==== Text provided ====

Unbelievably Steven J. Foresti, head of the investment research group of Wilshire Associates Inc., Santa Monica, California, says "Using leverage to manage risk is a free lunch".

Please consider Wisconsin may pioneer leveraged approach to manage risk.

The State of Wisconsin Investment Board is considering leveraging its $67.8 billion core fund to achieve an asset allocation equivalent to 120% of total assets over the next three years.

The groundbreaking move — believed to the first effort to adopt an approach that a number of pension funds are weighing — would enable the board to reduce its equity exposure and increase allocations to lower-returning and lower-risk assets that offer greater diversification benefits while seeking to meet the board's expected actuarial return.

The recommendations call for potentially raising leverage to achieve a 112% allocation in 2011 and 120% allocation in 2012, when the allocation targets would be a combined 43% for U.S. and international equity; 35% for fixed income; 20%, TIPS; 7%, real estate; 7% for other alternatives; 4%, multiasset strategies; and 4% for active risk strategies.

SWIB, which is working with Strategic Investment Solutions Inc., San Francisco, its asset allocation consultant, is among a number of pension funds to consider boosting their effective allocation by leverage beyond 100%. At one point, the Wisconsin board even kicked around the idea of leveraging the fund to achieve an allocation of 200%, according to a staff report about the asset allocation study.

Wilshire's Mr. Foresti believes early adopters of the strategy would leverage their pension funds to achieve a 110% to 130% effective allocation, but he could see some going to 200% and higher.

“If you are using leverage to chase return, that's different” from the strategy Wilshire or SWIB is promoting, Mr. Foresti said. “But if the idea is to use leverage to manage risk and maintain diversification and current expected return levels, that is a free lunch.”
No Free Lunch

There is simply no beating around the bush with this. Anyone who believes in "free lunches" is a fool. So is anyone who thinks leverage reduces risk. Here is a simple rule to live by: If anyone, anywhere, ever promotes "free lunches", and you believe it, you are as big a fool as he is.

The problem with pension plans in general is that rate of return assumptions are too high. Anything that one does to stretch for those returns increases risk. That is a simple statement of fact.

Mr. Foresti is attempting to promote the idea that jumping off the Golden Gate Bridge is safer than shooting yourself in the head. Perhaps so, but it is ridiculous to propose either.

If the state of Wisconsin buys this nonsense, it will have a disaster, possibly at the worst possible time. The worst time would be with maximum leverage. If it sounds too good to be true, it is. Every "free lunch" idea in history has been too good to be true. This one is too.

Wisconsin's Asset Allocation Strategy

The above article was written on January 11. Since then, the SWIB has finalized its asset allocation strategy. Please consider Wisconsin gives nod to leveraging core fund.
January 26, 2010, 5:45 PM ET

State of Wisconsin Investment Board, Madison, today approved leveraging its $67.8 billion core fund to achieve an asset allocation of 104%, according to a statement from Vicki Hearing, public information officer.

Under the new asset allocation approved by the board, the allocation could range between 100% and 106%, depending on the leverage employed.

The new target allocation is 28% U.S. equities, 25% international equities, 26% fixed income, 7% TIPS, and 6% each private equity, real estate and multiasset.

==== Information given ====

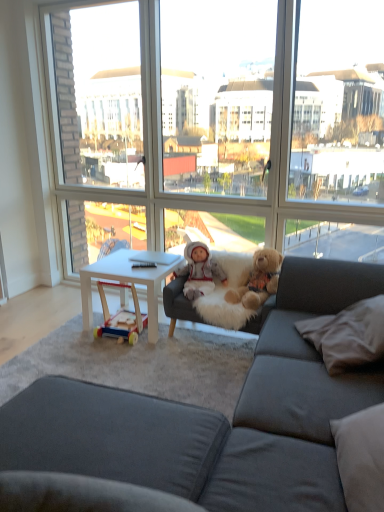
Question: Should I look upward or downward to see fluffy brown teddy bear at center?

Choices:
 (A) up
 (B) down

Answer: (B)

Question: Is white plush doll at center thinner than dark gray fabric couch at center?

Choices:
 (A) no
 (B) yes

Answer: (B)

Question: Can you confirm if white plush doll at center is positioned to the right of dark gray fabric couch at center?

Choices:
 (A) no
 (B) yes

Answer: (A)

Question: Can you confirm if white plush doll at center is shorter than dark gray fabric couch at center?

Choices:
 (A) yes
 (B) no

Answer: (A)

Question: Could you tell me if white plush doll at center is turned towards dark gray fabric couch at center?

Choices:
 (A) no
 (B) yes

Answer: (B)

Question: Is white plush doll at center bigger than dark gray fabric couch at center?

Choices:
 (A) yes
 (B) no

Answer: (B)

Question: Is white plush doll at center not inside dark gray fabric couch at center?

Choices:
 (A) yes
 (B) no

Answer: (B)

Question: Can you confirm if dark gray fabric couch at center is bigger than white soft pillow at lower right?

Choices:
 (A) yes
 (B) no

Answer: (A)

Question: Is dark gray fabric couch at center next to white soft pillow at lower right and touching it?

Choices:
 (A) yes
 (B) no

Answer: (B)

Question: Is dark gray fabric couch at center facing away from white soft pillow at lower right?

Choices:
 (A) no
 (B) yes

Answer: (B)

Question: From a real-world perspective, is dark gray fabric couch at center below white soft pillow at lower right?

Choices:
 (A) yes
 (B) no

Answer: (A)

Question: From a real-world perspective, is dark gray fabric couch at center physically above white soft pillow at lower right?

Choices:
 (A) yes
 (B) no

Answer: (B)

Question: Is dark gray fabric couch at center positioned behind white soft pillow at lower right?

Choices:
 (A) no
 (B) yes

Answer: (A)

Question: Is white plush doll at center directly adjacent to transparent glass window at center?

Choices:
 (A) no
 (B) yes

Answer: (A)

====
==== Information given ====

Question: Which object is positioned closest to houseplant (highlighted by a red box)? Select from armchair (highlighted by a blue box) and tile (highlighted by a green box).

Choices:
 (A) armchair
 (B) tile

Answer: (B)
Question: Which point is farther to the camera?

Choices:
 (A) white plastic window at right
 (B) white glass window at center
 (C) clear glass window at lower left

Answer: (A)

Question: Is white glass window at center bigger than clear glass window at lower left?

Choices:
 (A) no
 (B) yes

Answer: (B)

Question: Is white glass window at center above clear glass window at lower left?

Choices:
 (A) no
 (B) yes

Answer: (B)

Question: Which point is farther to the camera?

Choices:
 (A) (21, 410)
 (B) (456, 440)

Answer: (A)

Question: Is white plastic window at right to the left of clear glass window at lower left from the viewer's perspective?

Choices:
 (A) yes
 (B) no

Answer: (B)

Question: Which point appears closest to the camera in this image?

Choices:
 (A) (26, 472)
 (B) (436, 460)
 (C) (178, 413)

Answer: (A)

====

Exercise 1: Rewrite the paragraph beginning "The recommendations call for" from the text on Wisconsin's pension leverage as a short bulleted list that keeps its main facts.
Exercise 2: Duplicate the passage of the text on Wisconsin's pension leverage from "The State of Wisconsin Investment" to "expected actuarial return.", word for word.
Exercise 3: Go on with the text on Wisconsin's pension leverage from the point where it stops.

Reply 1:
- Leverage could rise to a 112% allocation in 2011 and a 120% allocation in 2012.
- Targets at the 120% level in 2012:
  - U.S. and international equity: 43% combined
  - Fixed income: 35%
  - TIPS: 20%
  - Real estate: 7%
  - Other alternatives: 7%
  - Multiasset strategies: 4%
  - Active risk strategies: 4%

Reply 2:
The State of Wisconsin Investment Board is considering leveraging its $67.8 billion core fund to achieve an asset allocation equivalent to 120% of total assets over the next three years.

The groundbreaking move — believed to the first effort to adopt an approach that a number of pension funds are weighing — would enable the board to reduce its equity exposure and increase allocations to lower-returning and lower-risk assets that offer greater diversification benefits while seeking to meet the board's expected actuarial return.

Reply 3:
Portfolio

28% U.S. equities
25% international equities
26% fixed income
7% TIPS
6% private equity
6% real estate
6% multiasset

Risk Assessment

Add that up and it is a total of 104%. The allocation is 3% to TIPS (effectively 7% with leverage).

I am assuming those are all long allocations. I believe that US and foreign equities are going to take a huge haircut. For the sake of argument let's say 20% each although foreign equities have both market risk and currency risk.

Real estate returns are likely to be negative, perhaps hugely so.

TIPS are a bet on inflation, good luck with that because that trade is likely several years early. I do not know what durations the SWIB proposes but at over 100% leverage, the gains or losses will double. Somehow the board believes there will be no losses and this is the ultimate free lunch trade.

Returns on fixed income will vary huge by quality. Junk bonds and municipals are likely to get clobbered. High quality corporates held to maturity will be OK. However, corporate bonds in general are not a value play here as discussed in State of Wisconsin Goes Insane With Leverage; Corporate Bond Mad Rush Is On.

Not knowing exactly what SWIB is doing with fixed income makes it hard to make a precise assessment other than "risk is high".

However, assuming the strategy is an "all long" strategy, my bet is that it drops 15-20% minimum from here and after it does, recovery will be very slow, unlike the enormous bounce in 2009.

All In All The Time

Here's the deal. US equities are up 63% from the lows. Foreign equities are up as much as 100% or more. The odds of a huge correction is enormous. It makes absolutely no sense to be in equities at all, unless one is heavily hedged.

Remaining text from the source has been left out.